+++ Data for processing +++

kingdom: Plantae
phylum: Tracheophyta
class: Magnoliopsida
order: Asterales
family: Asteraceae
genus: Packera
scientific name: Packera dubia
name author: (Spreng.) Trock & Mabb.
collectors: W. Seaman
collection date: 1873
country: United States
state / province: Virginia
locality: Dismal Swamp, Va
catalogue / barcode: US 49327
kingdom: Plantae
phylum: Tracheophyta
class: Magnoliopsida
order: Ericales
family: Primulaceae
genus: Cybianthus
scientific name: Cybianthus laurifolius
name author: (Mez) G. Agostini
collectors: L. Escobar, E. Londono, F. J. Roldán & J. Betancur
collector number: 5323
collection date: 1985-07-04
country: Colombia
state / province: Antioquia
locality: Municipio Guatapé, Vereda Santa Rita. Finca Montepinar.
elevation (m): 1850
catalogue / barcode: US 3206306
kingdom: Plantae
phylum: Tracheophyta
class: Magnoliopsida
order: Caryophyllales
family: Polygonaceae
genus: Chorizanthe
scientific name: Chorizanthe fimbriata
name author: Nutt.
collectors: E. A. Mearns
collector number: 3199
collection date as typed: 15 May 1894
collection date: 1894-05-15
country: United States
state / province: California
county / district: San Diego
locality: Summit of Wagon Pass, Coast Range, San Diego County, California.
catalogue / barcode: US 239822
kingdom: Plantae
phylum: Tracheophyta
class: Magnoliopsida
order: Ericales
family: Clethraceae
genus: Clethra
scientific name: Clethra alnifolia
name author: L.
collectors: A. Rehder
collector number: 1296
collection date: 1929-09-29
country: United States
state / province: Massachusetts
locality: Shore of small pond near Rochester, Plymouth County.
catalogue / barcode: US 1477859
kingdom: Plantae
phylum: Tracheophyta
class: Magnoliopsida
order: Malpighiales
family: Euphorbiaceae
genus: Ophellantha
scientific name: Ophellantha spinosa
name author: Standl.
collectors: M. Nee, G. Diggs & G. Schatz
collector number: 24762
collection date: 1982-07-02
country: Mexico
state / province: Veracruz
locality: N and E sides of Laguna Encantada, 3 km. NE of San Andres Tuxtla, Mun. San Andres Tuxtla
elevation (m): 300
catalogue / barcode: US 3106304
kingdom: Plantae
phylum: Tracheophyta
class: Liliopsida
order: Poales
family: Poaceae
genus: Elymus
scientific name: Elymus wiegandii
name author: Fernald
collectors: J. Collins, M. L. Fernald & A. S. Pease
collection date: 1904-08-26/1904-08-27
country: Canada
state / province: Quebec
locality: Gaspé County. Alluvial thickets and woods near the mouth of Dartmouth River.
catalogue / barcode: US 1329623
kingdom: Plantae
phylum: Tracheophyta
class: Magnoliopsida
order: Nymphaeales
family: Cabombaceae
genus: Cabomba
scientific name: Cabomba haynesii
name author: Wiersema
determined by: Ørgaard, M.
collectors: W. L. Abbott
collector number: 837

+++

#### Work required:
Rewrite the entire listing above with each instance of "locality" changed to "site", keeping every other line and character the same.

#### Exercise answer:
kingdom: Plantae
phylum: Tracheophyta
class: Magnoliopsida
order: Asterales
family: Asteraceae
genus: Packera
scientific name: Packera dubia
name author: (Spreng.) Trock & Mabb.
collectors: W. Seaman
collection date: 1873
country: United States
state / province: Virginia
site: Dismal Swamp, Va
catalogue / barcode: US 49327
kingdom: Plantae
phylum: Tracheophyta
class: Magnoliopsida
order: Ericales
family: Primulaceae
genus: Cybianthus
scientific name: Cybianthus laurifolius
name author: (Mez) G. Agostini
collectors: L. Escobar, E. Londono, F. J. Roldán & J. Betancur
collector number: 5323
collection date: 1985-07-04
country: Colombia
state / province: Antioquia
site: Municipio Guatapé, Vereda Santa Rita. Finca Montepinar.
elevation (m): 1850
catalogue / barcode: US 3206306
kingdom: Plantae
phylum: Tracheophyta
class: Magnoliopsida
order: Caryophyllales
family: Polygonaceae
genus: Chorizanthe
scientific name: Chorizanthe fimbriata
name author: Nutt.
collectors: E. A. Mearns
collector number: 3199
collection date as typed: 15 May 1894
collection date: 1894-05-15
country: United States
state / province: California
county / district: San Diego
site: Summit of Wagon Pass, Coast Range, San Diego County, California.
catalogue / barcode: US 239822
kingdom: Plantae
phylum: Tracheophyta
class: Magnoliopsida
order: Ericales
family: Clethraceae
genus: Clethra
scientific name: Clethra alnifolia
name author: L.
collectors: A. Rehder
collector number: 1296
collection date: 1929-09-29
country: United States
state / province: Massachusetts
site: Shore of small pond near Rochester, Plymouth County.
catalogue / barcode: US 1477859
kingdom: Plantae
phylum: Tracheophyta
class: Magnoliopsida
order: Malpighiales
family: Euphorbiaceae
genus: Ophellantha
scientific name: Ophellantha spinosa
name author: Standl.
collectors: M. Nee, G. Diggs & G. Schatz
collector number: 24762
collection date: 1982-07-02
country: Mexico
state / province: Veracruz
site: N and E sides of Laguna Encantada, 3 km. NE of San Andres Tuxtla, Mun. San Andres Tuxtla
elevation (m): 300
catalogue / barcode: US 3106304
kingdom: Plantae
phylum: Tracheophyta
class: Liliopsida
order: Poales
family: Poaceae
genus: Elymus
scientific name: Elymus wiegandii
name author: Fernald
collectors: J. Collins, M. L. Fernald & A. S. Pease
collection date: 1904-08-26/1904-08-27
country: Canada
state / province: Quebec
site: Gaspé County. Alluvial thickets and woods near the mouth of Dartmouth River.
catalogue / barcode: US 1329623
kingdom: Plantae
phylum: Tracheophyta
class: Magnoliopsida
order: Nymphaeales
family: Cabombaceae
genus: Cabomba
scientific name: Cabomba haynesii
name author: Wiersema
determined by: Ørgaard, M.
collectors: W. L. Abbott
collector number: 837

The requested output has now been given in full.